## Recorded data
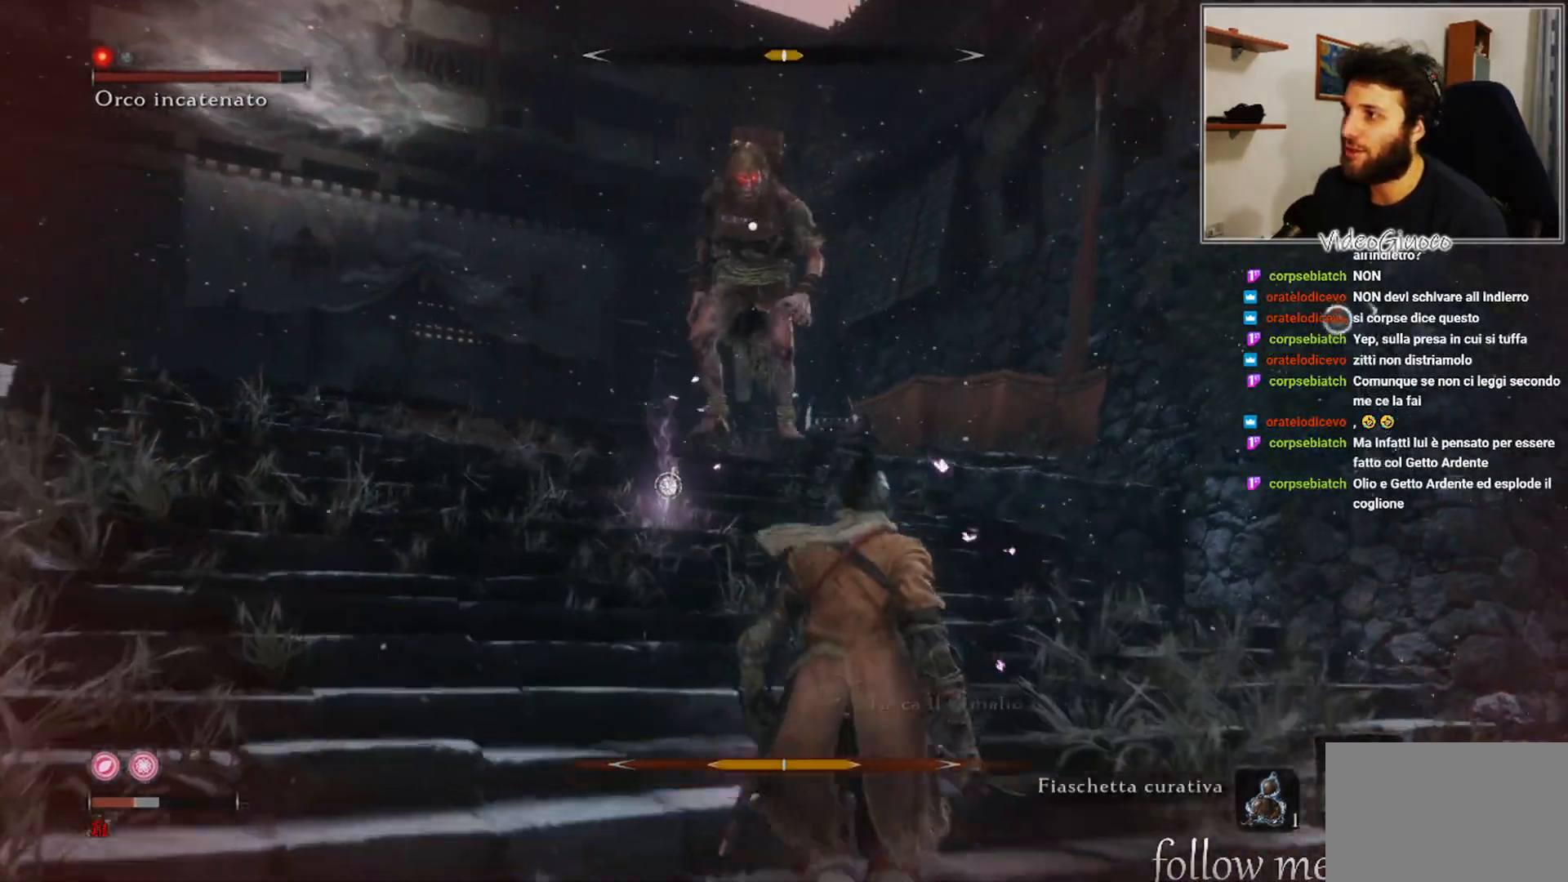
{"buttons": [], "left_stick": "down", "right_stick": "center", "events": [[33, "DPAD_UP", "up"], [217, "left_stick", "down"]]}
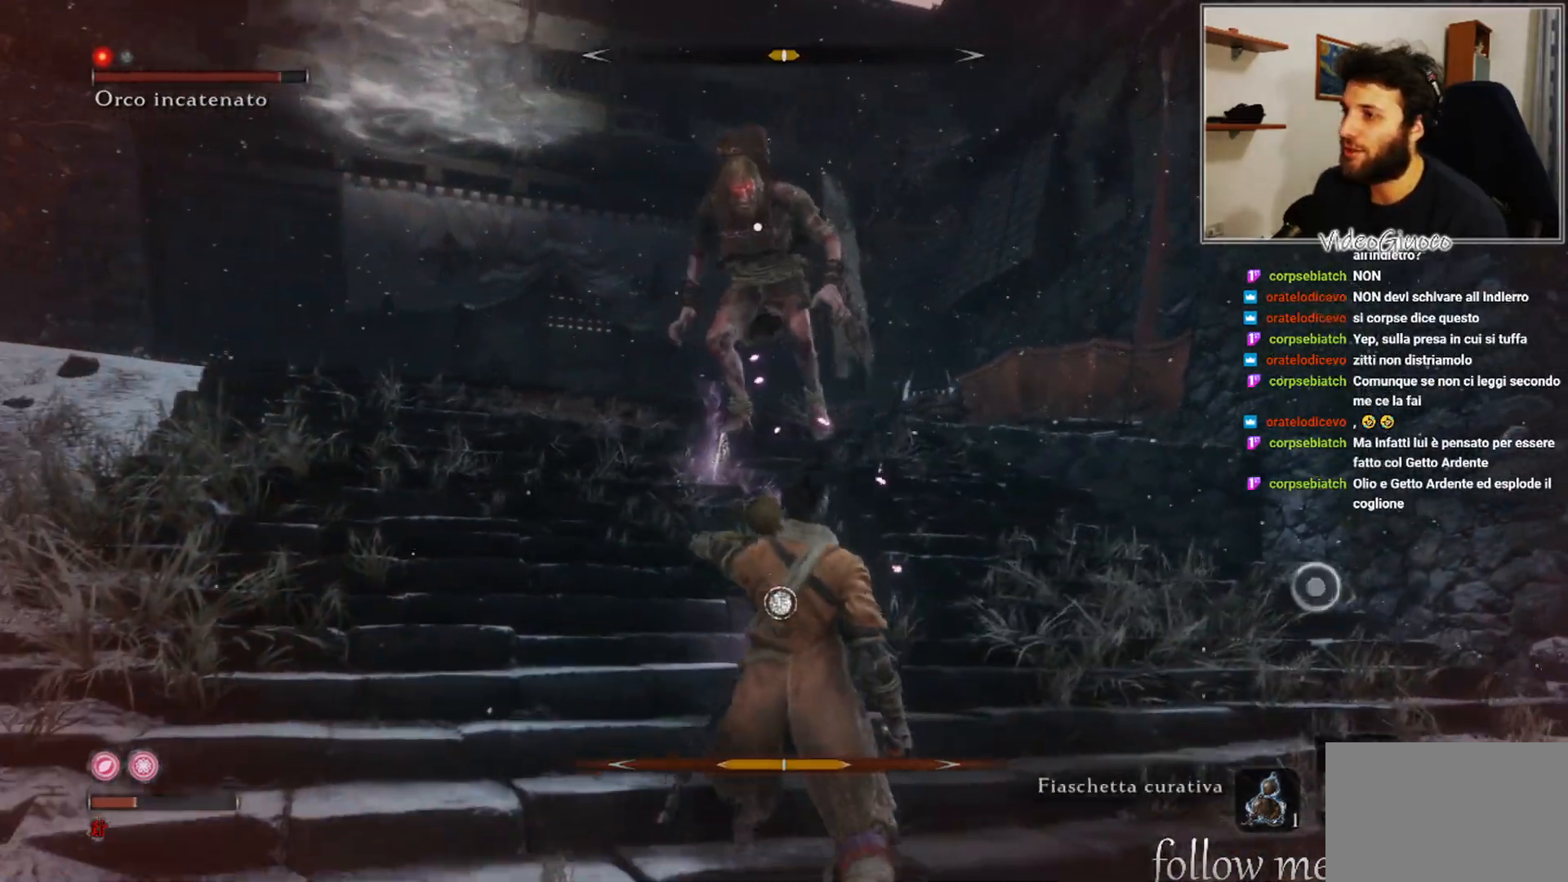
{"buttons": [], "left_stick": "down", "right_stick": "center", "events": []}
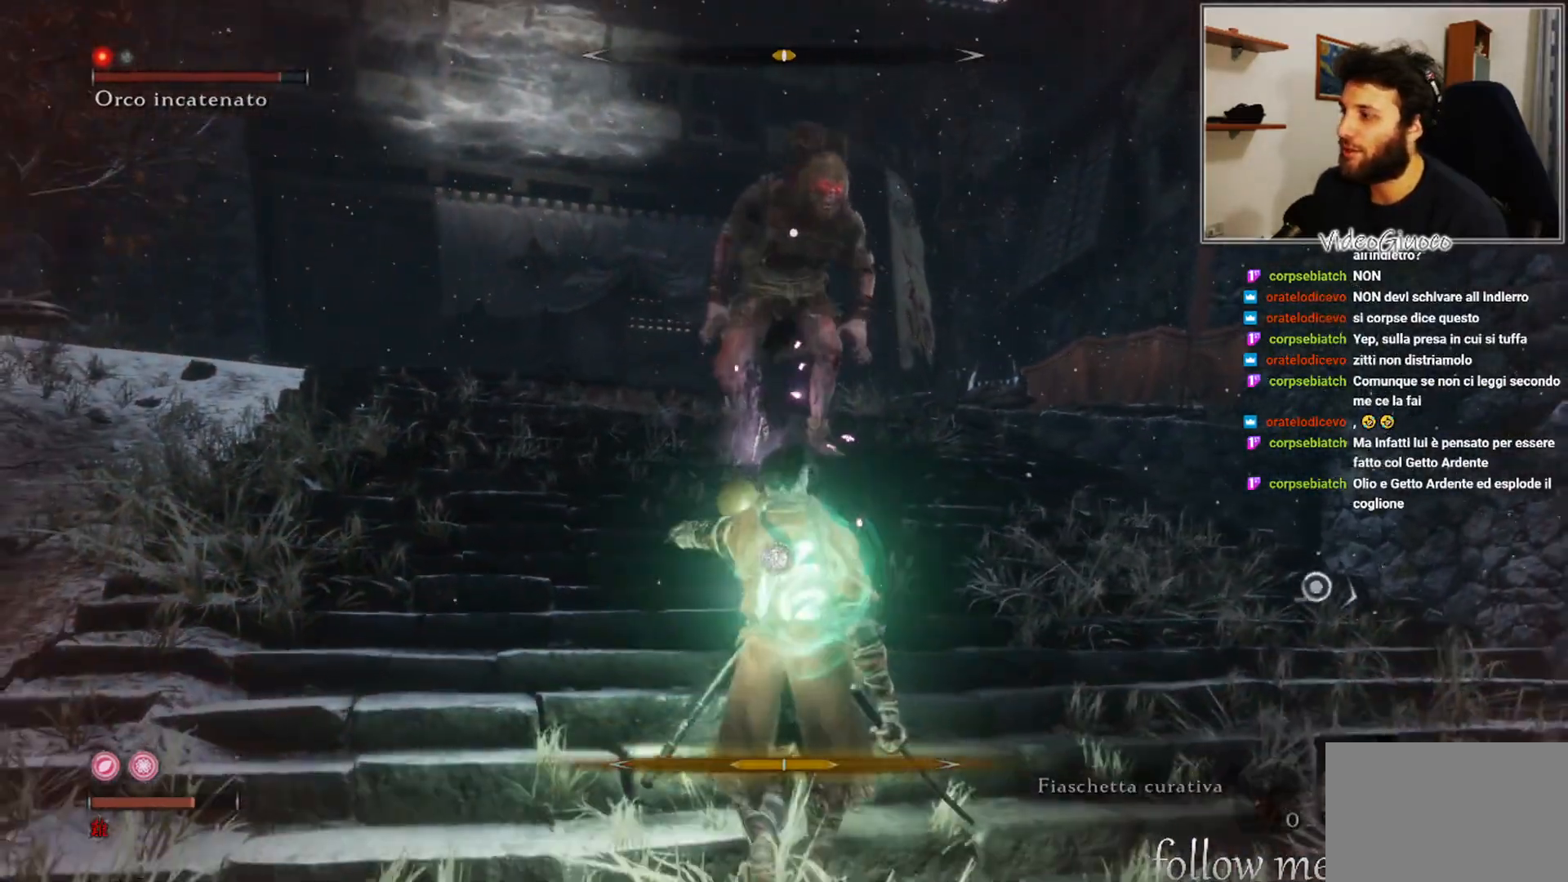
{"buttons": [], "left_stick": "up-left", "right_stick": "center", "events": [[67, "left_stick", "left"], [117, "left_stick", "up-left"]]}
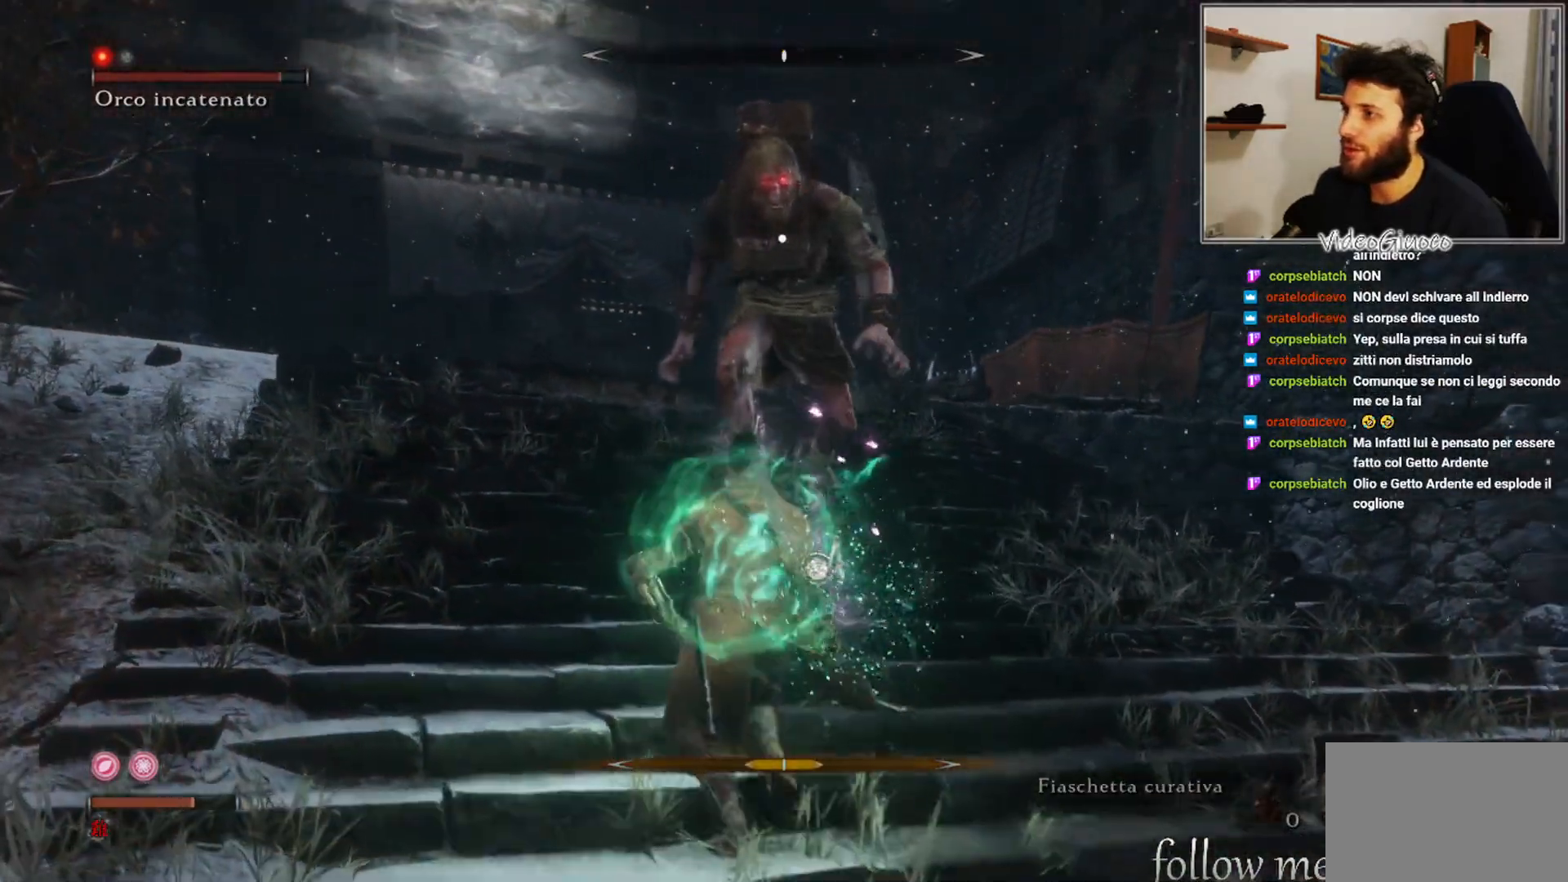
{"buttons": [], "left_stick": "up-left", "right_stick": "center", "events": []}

## Action item
Reproduce the preceding material exactly, skipping pictures.

## Answer box
{"buttons": [], "left_stick": "down", "right_stick": "center", "events": [[33, "DPAD_UP", "up"], [217, "left_stick", "down"]]}
{"buttons": [], "left_stick": "down", "right_stick": "center", "events": []}
{"buttons": [], "left_stick": "up-left", "right_stick": "center", "events": [[67, "left_stick", "left"], [117, "left_stick", "up-left"]]}
{"buttons": [], "left_stick": "up-left", "right_stick": "center", "events": []}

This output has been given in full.